Immigrants, fear, and media spectacles (we have been here before)
Oh look, immigration is once again one of the big issues this election cycle. This is so shocking.
Oh, right. It’s not shocking at all. Immigration and border issues are, almost without fail, always a big part of every election cycle. This isn’t something that just started happening with Trump in 2016.
You know what else isn’t new? The whole pattern of creating media spectacles based in fear, prejudice, and xenophobia in order to drum up political support.
The whole Trump/Vance lie about pet-eating migrants is just one of the latest versions of something that has been ongoing for decades and decades. I think it’s helpful to have an understanding of the histories here in order to better understand what we’re seeing in the present. It’s also helpful to see and recognize that there is a pattern here.
Back in 2008, the anthropologist Leo Chavez wrote a book called “The Latino Threat.” For those of you who either did not exist at that time, were not paying attention, or were too busy watching The Backyardigans, this book was written at the tail end of the GW Bush presidency and the start of Obama’s first term.
Chavez opens the book by talking about what was happening around 2005, right in the middle of the second Iraq War. This was only four years after 9/11, and xenophobia and anti-immigrant sentiments were running high.
Chavez highlights the Minutemen, which was this group of self-proclaimed patriots who made it their mission to protect the US-Mexico border from invasion. This group wasn’t really trying to stop immigrants directly as much as it was trying to go down to the border, create a spectacle, and bring media attention. This is what Chavez calls a “media spectacle.”
So what were these people trying to do? What was the bigger picture? Chavez explains that these groups were using media spectacle as a way to define the differences between “citizens,” on the one hand, and “aliens,” on the other.
According to Chavez, these are all public performances that are meant to shape ideas about citizenship, rights, and belonging. The Minutemen portrayed themselves as the patriotic defenders of national sovereignty, while depicting the migrants as a threatening horde that would destroy American culture and society.
Sound familiar? It should.
In his book Chavez focuses specifically on narratives about Latino immigrants. His argument examines what he calls the “Latino Threat Narrative.” What is that? Chavez tells us it’s a narrative directed specifically at Latino immigrants that depicts them as categorically different from other waves of immigrants in the United States. Those people, the narrative goes, aren’t like the others who came before. Why? Because they supposedly won’t assimilate and therefore represent a unique threat. Chavez spends much of the book breaking down that whole dehumanizing narrative.
There’s something extremely important that Chavez points out at the beginning of his book before he delves into the rest of the argument. While the ‘Latino Threat Narrative’ might seem like some new thing, it’s not. Instead, it is, as Chavez argues, part of a “grand tradition of alarmist discourse about immigrants and their perceived negative impacts on society” (2008: 3).
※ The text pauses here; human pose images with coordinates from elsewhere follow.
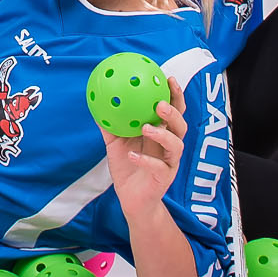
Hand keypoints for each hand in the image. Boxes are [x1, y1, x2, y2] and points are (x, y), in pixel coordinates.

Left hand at [105, 94, 186, 212]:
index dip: (174, 95)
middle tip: (160, 103)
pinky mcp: (165, 178)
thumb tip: (96, 100)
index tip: (168, 78)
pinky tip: (133, 155)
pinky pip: (158, 168)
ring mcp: (169, 162)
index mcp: (162, 132)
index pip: (173, 110)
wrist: (131, 198)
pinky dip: (146, 160)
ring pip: (176, 145)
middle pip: (181, 125)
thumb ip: (109, 123)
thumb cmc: (127, 166)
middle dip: (174, 111)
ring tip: (146, 127)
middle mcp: (169, 146)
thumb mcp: (115, 142)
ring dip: (163, 134)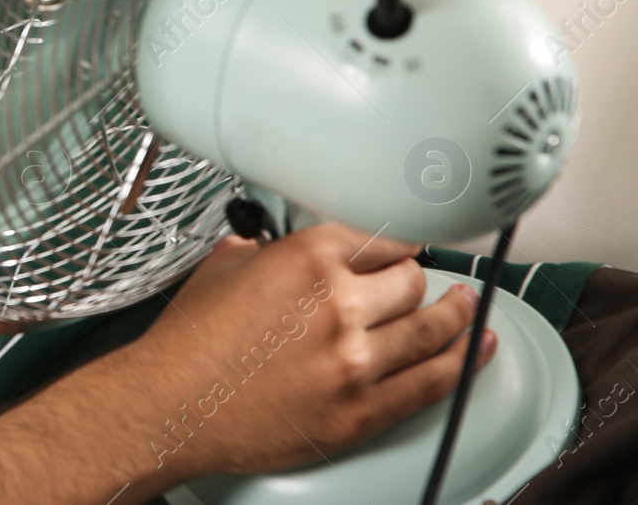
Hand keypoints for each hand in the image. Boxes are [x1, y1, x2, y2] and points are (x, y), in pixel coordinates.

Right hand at [118, 223, 495, 481]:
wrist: (172, 404)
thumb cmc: (189, 342)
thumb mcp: (224, 265)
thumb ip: (268, 248)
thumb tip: (285, 245)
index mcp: (307, 258)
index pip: (383, 239)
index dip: (397, 246)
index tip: (403, 251)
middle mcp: (339, 304)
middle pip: (413, 283)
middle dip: (416, 282)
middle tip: (418, 285)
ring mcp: (355, 360)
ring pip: (433, 330)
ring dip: (456, 315)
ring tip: (466, 309)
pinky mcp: (361, 411)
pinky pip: (433, 383)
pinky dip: (464, 363)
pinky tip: (477, 348)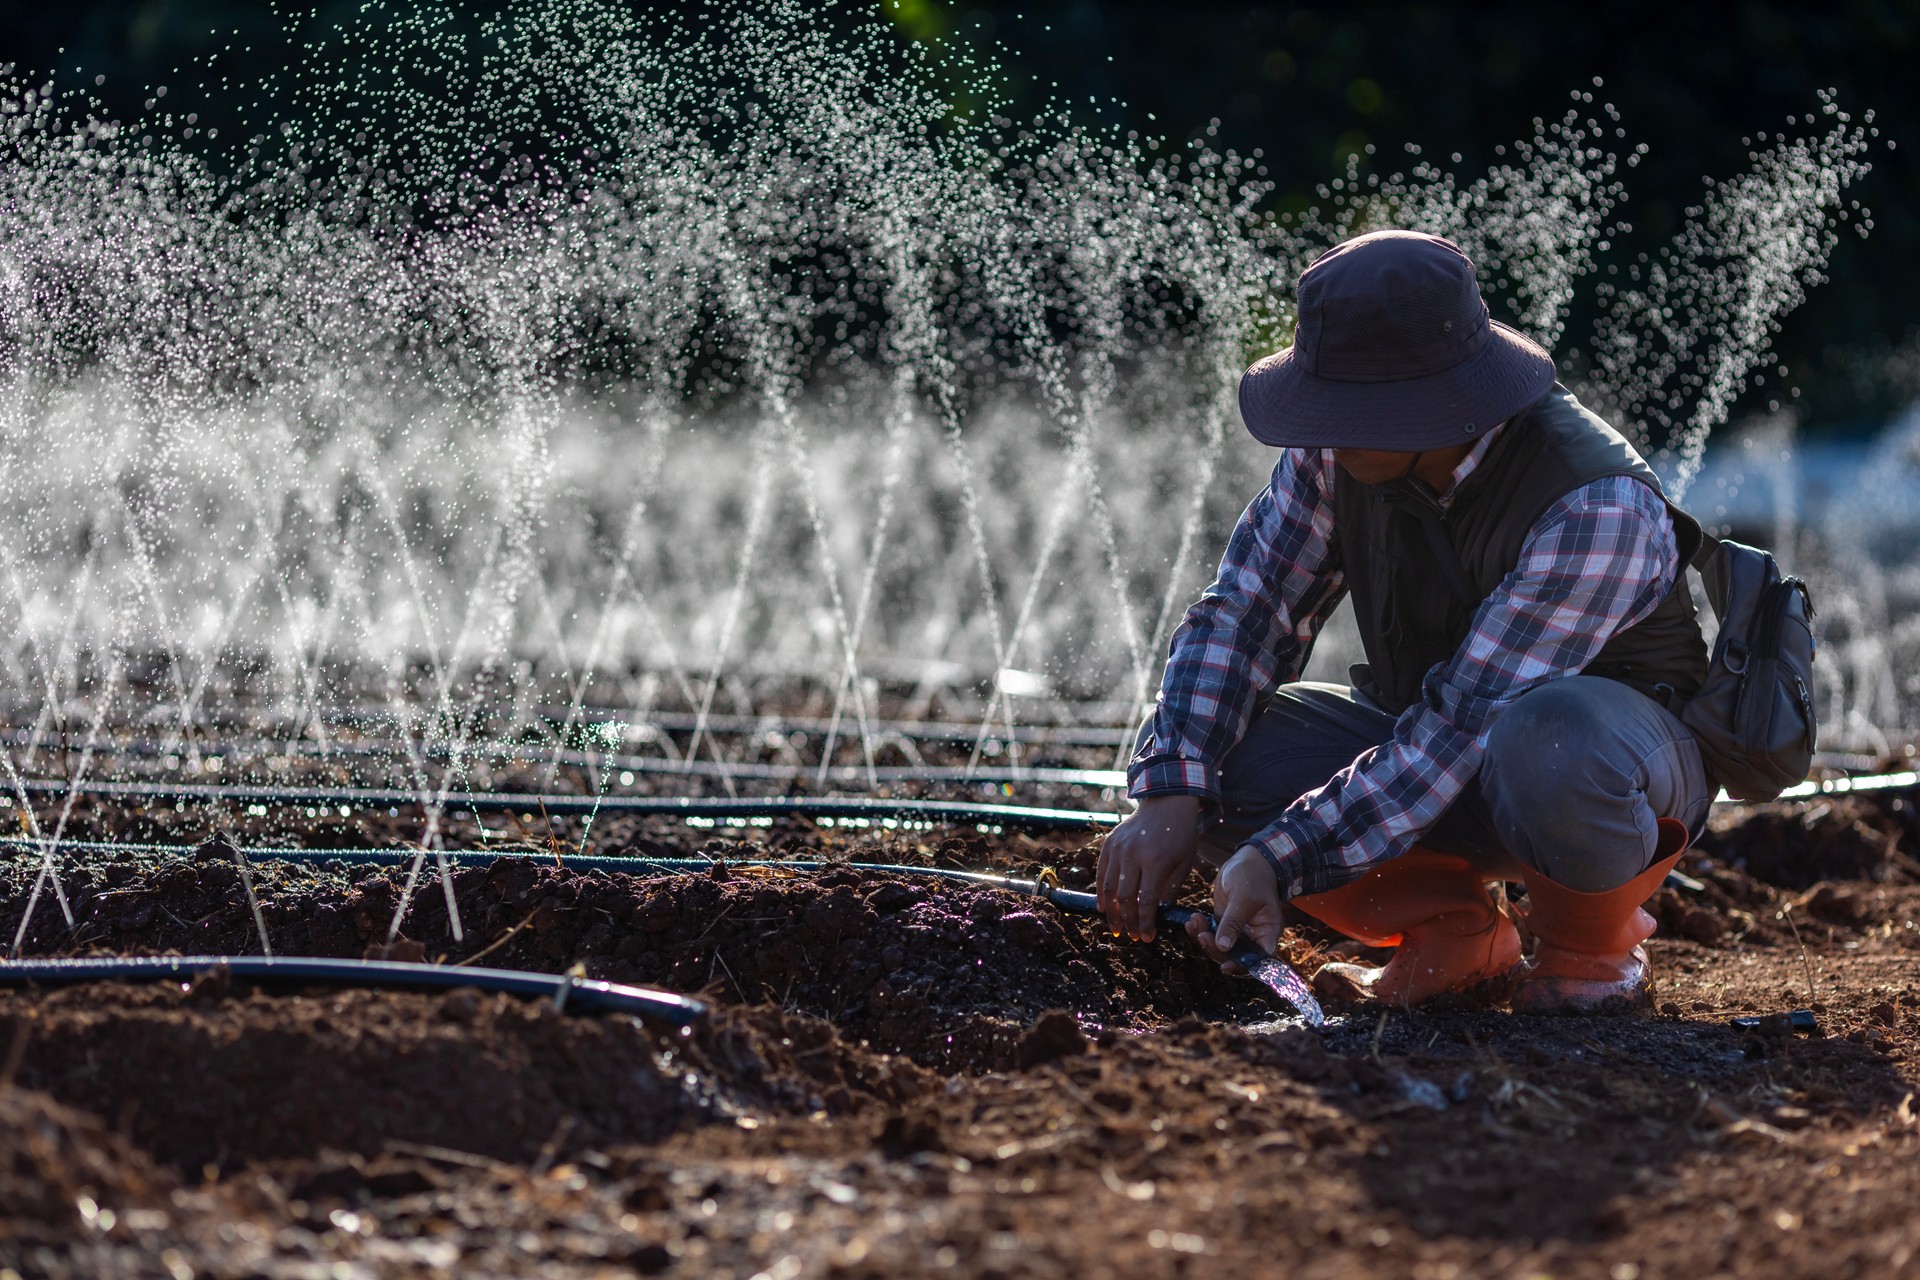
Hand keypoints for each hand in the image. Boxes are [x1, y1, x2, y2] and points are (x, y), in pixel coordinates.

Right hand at [1096, 794, 1200, 941]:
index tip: (1147, 938)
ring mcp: (1119, 848)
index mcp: (1156, 861)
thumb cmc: (1180, 836)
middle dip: (1128, 922)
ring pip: (1109, 888)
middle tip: (1131, 936)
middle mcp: (1134, 854)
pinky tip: (1104, 907)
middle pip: (1125, 898)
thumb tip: (1156, 915)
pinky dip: (1101, 892)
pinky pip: (1101, 873)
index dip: (1145, 923)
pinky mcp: (1109, 844)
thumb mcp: (1184, 864)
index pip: (1146, 901)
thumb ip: (1169, 890)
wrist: (1166, 804)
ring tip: (1116, 928)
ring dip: (1112, 912)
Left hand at [1184, 847, 1282, 972]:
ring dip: (1204, 938)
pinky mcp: (1225, 923)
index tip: (1225, 966)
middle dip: (1216, 949)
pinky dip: (1200, 930)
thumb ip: (1234, 922)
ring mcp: (1238, 931)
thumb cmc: (1253, 876)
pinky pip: (1212, 934)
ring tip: (1194, 922)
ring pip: (1220, 947)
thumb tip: (1224, 946)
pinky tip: (1192, 921)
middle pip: (1235, 957)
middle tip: (1202, 935)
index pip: (1259, 960)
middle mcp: (1254, 937)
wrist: (1246, 861)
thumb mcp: (1243, 898)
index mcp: (1267, 933)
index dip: (1243, 967)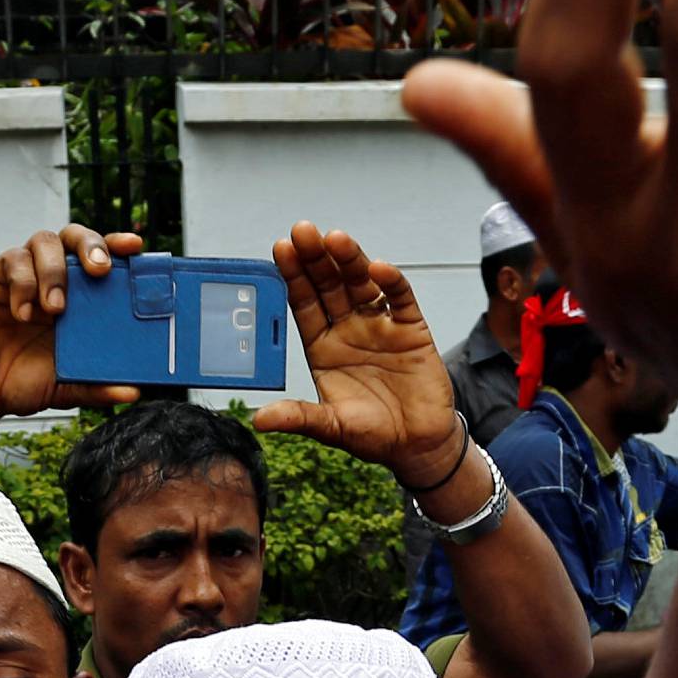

Such narratives about the supposed intrinsic differences–and threats–from Latino immigrants are related to older narratives about other immigrant groups in the past, including Germans, Italians, Catholics, Chinese, Japanese, and others.
One critical point here is that these narratives change and can be applied, at will, to any number of potential targets. Dehumanization and xenophobia are flexible tools that have been, and continue to be, wielded to define “us” against “them.”
We have certainly been here before. What we’re seeing in Springfield, Ohio today is the latest iteration of much deeper processes and histories. But none of this is inevitable. This does not have to continue. It is possible to disrupt such processes and patterns. One first step–and this is something Chavez does very well in his book–is recognizing that things we’re seeing today are, in fact, part of an ongoing pattern of decisions and actions that humanize some people while selectively dehumanizing others. The open question, as always, is who will be targeted next…and who will remain silent as it happens.